[FEATURE] Quantization of the Language Model Pedestal for LLAVA Multimodal Models

Open a2382625920 opened this issue 2 years ago • 1 comments

Hi author, I appreciate your outstanding contribution to model quantization. However, after quantization using the llama2-13B-Chinese language base in llava-v1.5-13B, and reading the quantized model again using llava, I found that the visual layer of the model has disappeared, which leads to the subsequent pictures not being passed to the language model, which is causing me a headache!

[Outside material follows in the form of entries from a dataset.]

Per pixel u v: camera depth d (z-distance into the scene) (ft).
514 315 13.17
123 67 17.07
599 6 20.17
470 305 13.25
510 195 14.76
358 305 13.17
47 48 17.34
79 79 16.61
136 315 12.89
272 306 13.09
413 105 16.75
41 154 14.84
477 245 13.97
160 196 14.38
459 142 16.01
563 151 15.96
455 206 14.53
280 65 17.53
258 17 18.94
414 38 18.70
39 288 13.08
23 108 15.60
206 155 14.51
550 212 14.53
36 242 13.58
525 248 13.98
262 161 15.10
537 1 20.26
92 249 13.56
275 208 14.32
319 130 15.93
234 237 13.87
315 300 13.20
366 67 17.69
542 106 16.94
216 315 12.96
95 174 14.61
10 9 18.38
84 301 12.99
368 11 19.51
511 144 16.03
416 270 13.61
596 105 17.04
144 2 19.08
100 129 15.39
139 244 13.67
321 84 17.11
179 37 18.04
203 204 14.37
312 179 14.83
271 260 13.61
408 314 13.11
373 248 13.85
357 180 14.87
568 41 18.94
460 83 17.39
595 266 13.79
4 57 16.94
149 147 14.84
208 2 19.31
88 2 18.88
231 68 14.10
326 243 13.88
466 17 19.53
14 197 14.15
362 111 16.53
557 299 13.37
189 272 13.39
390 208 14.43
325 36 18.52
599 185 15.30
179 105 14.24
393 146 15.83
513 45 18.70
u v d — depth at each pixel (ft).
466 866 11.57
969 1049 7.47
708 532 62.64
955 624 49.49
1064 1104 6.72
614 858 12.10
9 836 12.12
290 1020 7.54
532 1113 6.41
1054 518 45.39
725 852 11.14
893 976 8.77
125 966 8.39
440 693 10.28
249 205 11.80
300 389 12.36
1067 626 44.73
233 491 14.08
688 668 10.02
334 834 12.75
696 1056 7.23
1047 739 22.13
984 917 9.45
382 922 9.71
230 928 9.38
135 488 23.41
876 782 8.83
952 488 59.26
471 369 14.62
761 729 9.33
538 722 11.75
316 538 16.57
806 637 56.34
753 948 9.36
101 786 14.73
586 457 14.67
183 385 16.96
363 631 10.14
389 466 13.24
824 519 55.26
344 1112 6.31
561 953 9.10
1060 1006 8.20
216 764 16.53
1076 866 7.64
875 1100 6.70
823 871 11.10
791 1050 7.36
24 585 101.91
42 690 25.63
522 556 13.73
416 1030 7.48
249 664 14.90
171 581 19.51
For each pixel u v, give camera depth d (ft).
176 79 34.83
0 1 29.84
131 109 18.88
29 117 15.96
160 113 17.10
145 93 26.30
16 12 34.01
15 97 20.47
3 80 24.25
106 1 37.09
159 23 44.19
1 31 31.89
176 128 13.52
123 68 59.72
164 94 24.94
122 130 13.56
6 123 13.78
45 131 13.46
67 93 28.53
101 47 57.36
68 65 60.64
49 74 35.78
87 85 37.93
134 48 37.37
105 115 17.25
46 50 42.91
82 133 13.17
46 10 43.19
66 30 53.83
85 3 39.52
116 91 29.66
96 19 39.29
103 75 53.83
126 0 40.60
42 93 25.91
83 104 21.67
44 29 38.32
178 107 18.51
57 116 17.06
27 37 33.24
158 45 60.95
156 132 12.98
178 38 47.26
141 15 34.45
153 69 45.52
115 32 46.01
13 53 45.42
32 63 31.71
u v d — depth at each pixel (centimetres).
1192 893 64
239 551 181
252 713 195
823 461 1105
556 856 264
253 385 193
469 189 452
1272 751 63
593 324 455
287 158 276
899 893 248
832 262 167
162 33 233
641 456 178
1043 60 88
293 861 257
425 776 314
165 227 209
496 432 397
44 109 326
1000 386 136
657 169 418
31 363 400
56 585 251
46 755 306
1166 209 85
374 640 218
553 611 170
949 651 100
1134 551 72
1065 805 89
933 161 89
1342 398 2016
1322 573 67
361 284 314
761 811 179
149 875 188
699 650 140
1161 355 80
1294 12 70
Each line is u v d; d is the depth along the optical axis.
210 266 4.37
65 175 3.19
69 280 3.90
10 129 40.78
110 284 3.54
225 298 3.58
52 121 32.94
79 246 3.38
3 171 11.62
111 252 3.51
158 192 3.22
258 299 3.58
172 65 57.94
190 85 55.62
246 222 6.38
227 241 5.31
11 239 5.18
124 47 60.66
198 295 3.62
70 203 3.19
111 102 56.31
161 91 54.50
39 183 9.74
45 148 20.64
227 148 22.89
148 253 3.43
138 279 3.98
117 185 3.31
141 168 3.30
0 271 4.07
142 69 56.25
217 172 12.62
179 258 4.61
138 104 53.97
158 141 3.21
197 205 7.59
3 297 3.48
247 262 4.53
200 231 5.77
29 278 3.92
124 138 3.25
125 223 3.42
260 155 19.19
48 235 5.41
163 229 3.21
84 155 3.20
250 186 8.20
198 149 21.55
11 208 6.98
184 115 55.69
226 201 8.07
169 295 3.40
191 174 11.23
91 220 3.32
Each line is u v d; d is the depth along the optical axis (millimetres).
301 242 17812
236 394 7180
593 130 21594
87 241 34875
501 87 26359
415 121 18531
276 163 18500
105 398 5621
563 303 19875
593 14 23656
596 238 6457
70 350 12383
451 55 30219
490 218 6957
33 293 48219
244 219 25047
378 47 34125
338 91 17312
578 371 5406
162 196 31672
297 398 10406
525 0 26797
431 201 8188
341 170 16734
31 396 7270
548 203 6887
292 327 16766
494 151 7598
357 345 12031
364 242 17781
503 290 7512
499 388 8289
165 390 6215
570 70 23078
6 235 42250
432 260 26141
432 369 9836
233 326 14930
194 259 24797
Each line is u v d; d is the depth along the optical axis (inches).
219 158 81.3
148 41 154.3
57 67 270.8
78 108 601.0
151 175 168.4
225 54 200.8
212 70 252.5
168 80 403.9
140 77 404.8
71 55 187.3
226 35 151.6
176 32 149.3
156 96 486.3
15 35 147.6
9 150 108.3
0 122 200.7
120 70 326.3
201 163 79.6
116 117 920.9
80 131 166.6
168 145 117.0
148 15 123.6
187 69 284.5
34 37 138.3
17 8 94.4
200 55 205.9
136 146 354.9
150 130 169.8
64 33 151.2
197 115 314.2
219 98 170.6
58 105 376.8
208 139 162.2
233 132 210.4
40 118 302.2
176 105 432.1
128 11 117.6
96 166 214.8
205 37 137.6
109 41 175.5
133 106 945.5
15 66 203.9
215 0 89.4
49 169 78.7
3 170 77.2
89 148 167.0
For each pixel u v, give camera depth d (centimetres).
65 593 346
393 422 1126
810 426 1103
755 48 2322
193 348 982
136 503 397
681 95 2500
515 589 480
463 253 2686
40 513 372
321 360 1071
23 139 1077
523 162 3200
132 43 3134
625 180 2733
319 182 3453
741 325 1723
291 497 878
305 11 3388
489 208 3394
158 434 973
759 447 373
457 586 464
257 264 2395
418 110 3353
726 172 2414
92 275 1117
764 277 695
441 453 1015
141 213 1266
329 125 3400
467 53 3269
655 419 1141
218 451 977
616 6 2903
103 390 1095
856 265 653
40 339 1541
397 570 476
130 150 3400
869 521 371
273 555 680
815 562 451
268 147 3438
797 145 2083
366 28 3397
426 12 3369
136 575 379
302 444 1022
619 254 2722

Maybe AutoGPTQ has a way to quantize the language base of llava that I haven't seen, but I hope that a function can be developed to quantize the language base of llava, so that it can support and be compatible with more models in the quantization of the language base of the multimodal large model.

Previously I considered a custom class to add llava to AutoGPTQ to perform quantization operations directly, but found that it didn't work.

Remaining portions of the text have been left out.